**Work required:** A word-for-word copy of the entries is needed, and it should contain no images.

** Opening Material for this task block **

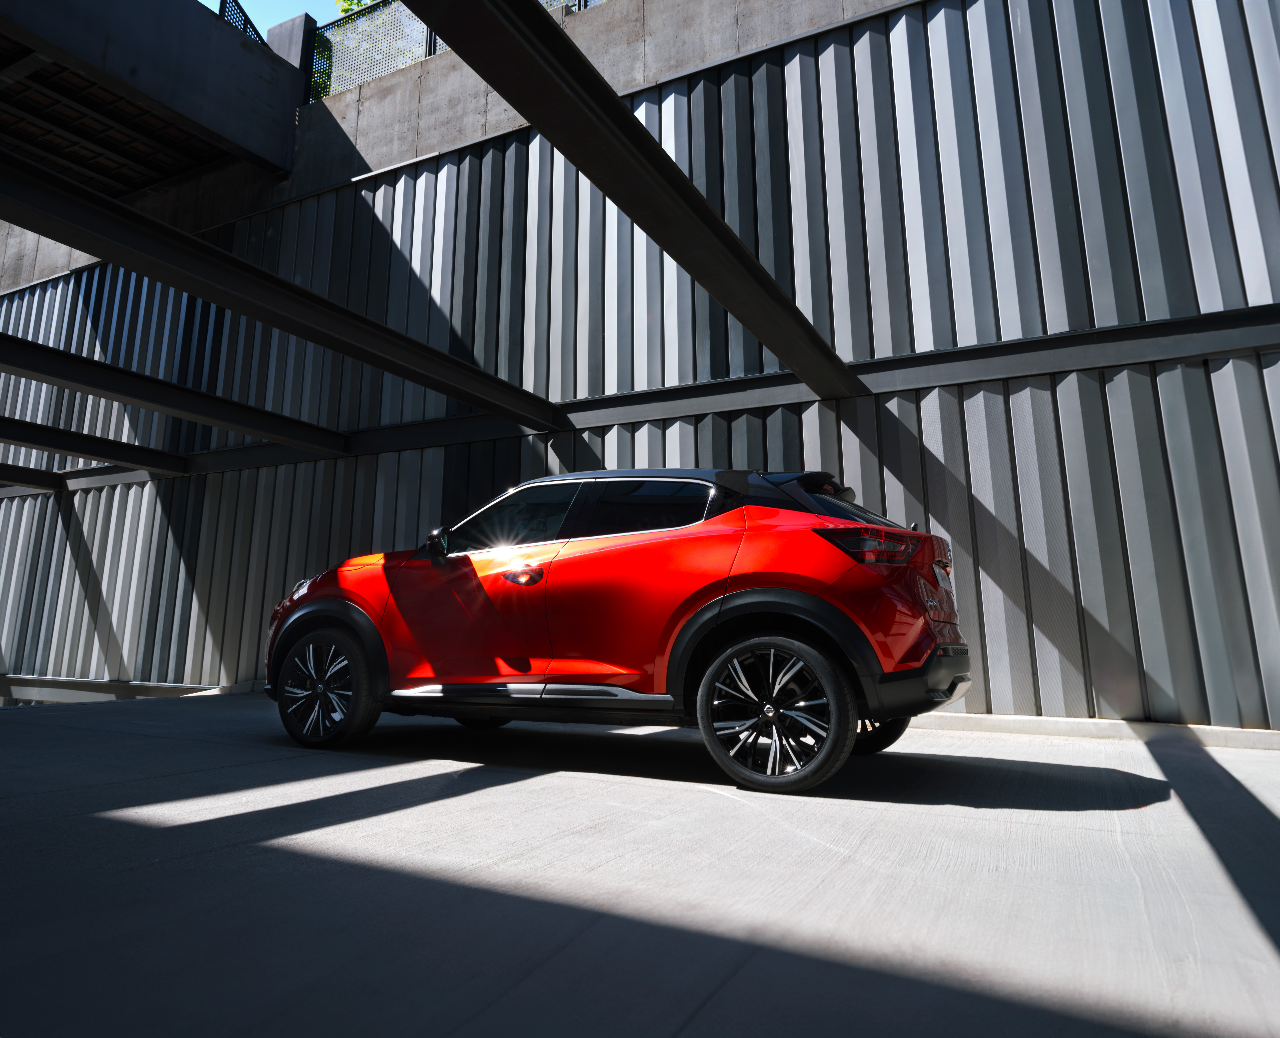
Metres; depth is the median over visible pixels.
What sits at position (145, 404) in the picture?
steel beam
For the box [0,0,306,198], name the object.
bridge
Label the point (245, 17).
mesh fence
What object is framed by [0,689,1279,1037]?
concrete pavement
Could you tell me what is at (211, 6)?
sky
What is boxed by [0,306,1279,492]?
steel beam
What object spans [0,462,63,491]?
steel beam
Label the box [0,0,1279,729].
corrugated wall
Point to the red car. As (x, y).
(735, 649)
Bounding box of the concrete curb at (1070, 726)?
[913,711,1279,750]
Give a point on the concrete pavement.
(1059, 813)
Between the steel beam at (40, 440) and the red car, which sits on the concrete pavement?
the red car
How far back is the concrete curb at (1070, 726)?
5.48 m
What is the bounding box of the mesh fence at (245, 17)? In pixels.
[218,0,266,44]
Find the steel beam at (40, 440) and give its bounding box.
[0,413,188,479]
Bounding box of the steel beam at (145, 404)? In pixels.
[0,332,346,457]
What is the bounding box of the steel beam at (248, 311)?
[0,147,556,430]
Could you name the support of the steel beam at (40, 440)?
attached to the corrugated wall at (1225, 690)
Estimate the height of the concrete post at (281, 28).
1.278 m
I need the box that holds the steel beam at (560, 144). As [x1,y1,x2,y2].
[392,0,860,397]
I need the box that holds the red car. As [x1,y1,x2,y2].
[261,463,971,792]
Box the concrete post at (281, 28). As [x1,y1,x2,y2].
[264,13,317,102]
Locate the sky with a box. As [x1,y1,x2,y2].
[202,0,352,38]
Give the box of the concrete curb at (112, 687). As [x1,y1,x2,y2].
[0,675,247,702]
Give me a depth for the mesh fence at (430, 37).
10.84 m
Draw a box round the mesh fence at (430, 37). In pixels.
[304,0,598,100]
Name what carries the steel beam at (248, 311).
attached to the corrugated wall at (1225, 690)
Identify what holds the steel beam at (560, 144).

** Closing Material for this task block **

**Answer to this exercise:**
Metres; depth is the median over visible pixels.
What sits at position (145, 404) in the picture?
steel beam
For the box [0,0,306,198], name the object.
bridge
Label the point (245, 17).
mesh fence
What object is framed by [0,689,1279,1037]?
concrete pavement
Could you tell me what is at (211, 6)?
sky
What is boxed by [0,306,1279,492]?
steel beam
What object spans [0,462,63,491]?
steel beam
Label the box [0,0,1279,729].
corrugated wall
Point to the red car. As (x, y).
(735, 649)
Bounding box of the concrete curb at (1070, 726)?
[913,711,1279,750]
Give a point on the concrete pavement.
(1059, 813)
Between the steel beam at (40, 440) and the red car, which sits on the concrete pavement?
the red car
How far back is the concrete curb at (1070, 726)?
5.48 m
What is the bounding box of the mesh fence at (245, 17)? In pixels.
[218,0,266,44]
Find the steel beam at (40, 440) and give its bounding box.
[0,413,188,479]
Bounding box of the steel beam at (145, 404)? In pixels.
[0,332,346,457]
What is the bounding box of the steel beam at (248, 311)?
[0,147,556,430]
Could you name the support of the steel beam at (40, 440)?
attached to the corrugated wall at (1225, 690)
Estimate the height of the concrete post at (281, 28).
1.278 m
I need the box that holds the steel beam at (560, 144). As [x1,y1,x2,y2].
[392,0,860,397]
I need the box that holds the red car. As [x1,y1,x2,y2].
[261,463,971,792]
Box the concrete post at (281, 28). As [x1,y1,x2,y2].
[264,13,317,102]
Locate the sky with a box. As [x1,y1,x2,y2].
[202,0,352,38]
Give the box of the concrete curb at (112, 687). As [x1,y1,x2,y2].
[0,675,247,702]
Give me a depth for the mesh fence at (430, 37).
10.84 m
Draw a box round the mesh fence at (430, 37). In pixels.
[304,0,598,100]
Name what carries the steel beam at (248, 311).
attached to the corrugated wall at (1225, 690)
Identify what holds the steel beam at (560, 144).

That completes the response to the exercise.